## Directive
For the data below, give the number of lines containing "left" and nothing more.

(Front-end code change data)
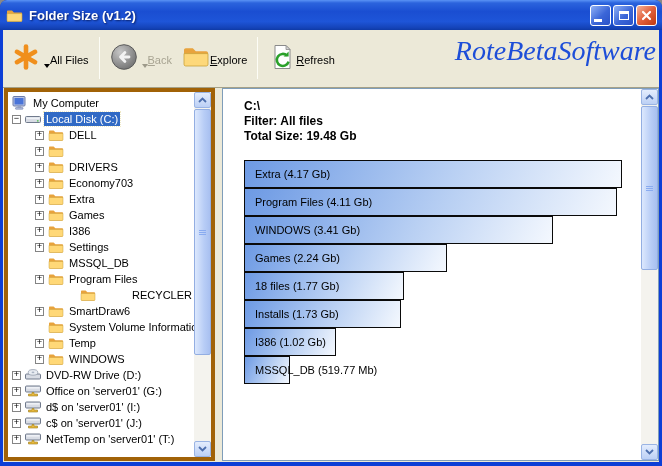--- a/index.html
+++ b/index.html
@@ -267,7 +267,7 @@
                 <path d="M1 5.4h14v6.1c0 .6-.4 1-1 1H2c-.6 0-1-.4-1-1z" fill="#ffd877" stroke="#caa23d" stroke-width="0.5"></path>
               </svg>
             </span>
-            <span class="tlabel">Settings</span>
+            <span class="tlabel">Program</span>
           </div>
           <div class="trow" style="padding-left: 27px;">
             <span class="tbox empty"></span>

...

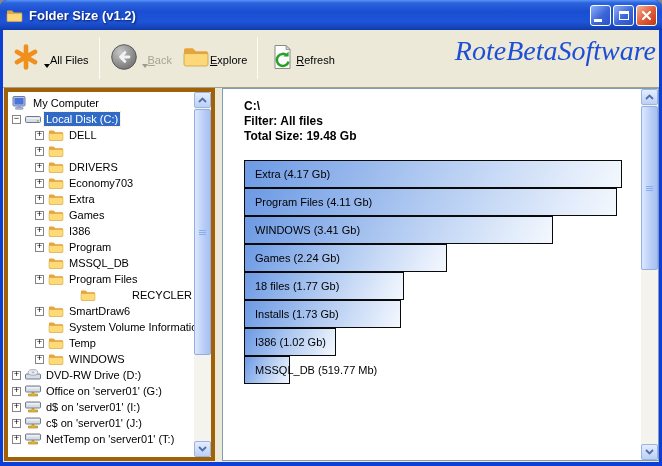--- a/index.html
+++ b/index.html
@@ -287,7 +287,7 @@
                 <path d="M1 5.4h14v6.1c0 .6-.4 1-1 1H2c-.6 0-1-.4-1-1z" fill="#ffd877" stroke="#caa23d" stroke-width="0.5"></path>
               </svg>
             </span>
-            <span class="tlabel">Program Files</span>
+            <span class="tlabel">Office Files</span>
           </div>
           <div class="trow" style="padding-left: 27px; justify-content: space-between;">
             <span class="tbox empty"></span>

--

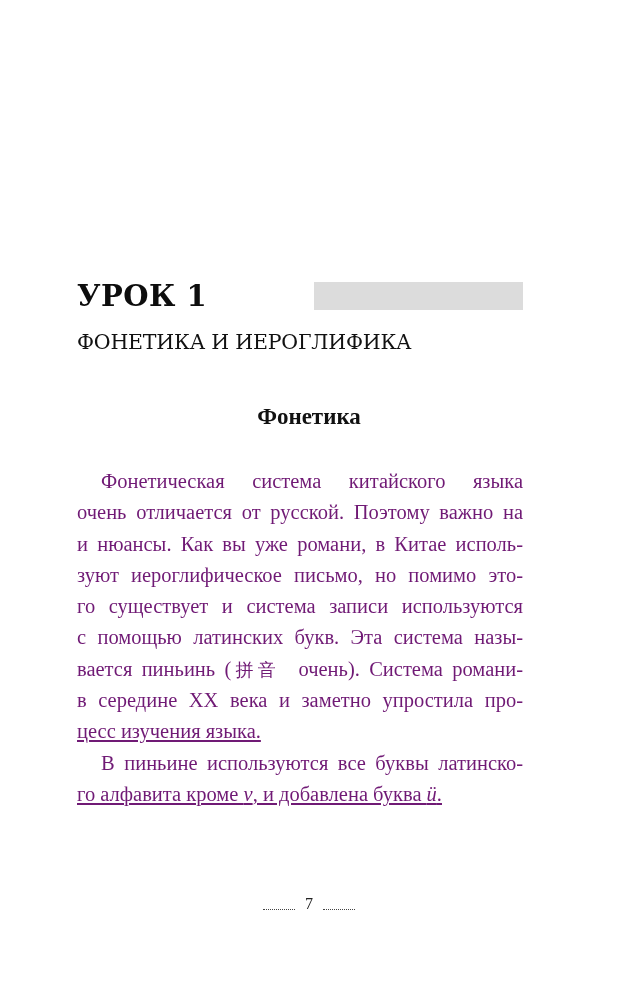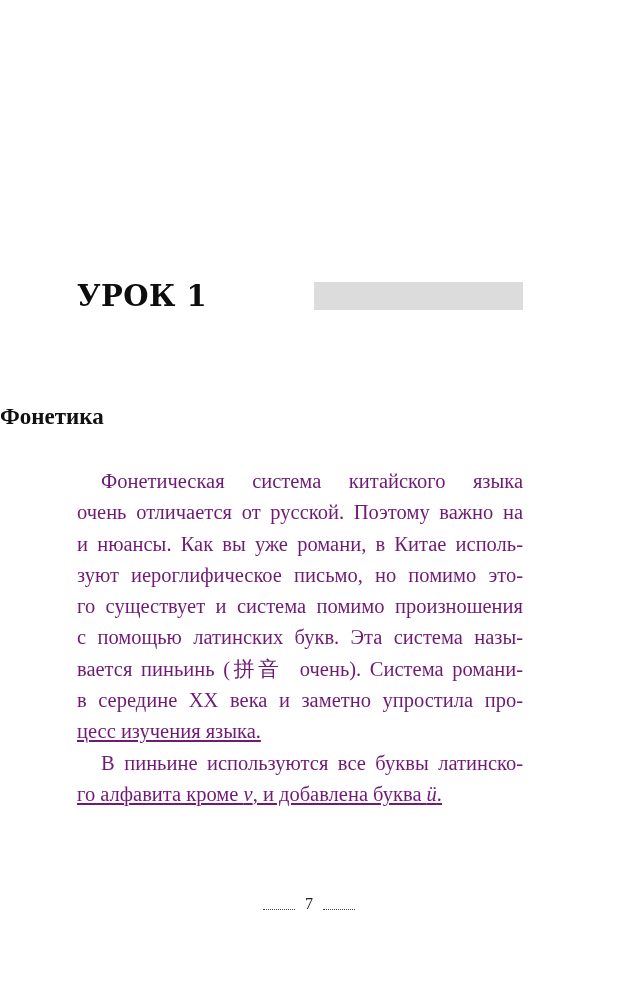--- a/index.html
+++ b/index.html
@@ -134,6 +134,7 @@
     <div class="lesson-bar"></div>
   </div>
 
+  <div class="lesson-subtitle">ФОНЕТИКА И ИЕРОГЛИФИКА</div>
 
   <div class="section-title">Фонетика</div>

## Answer to this problem
2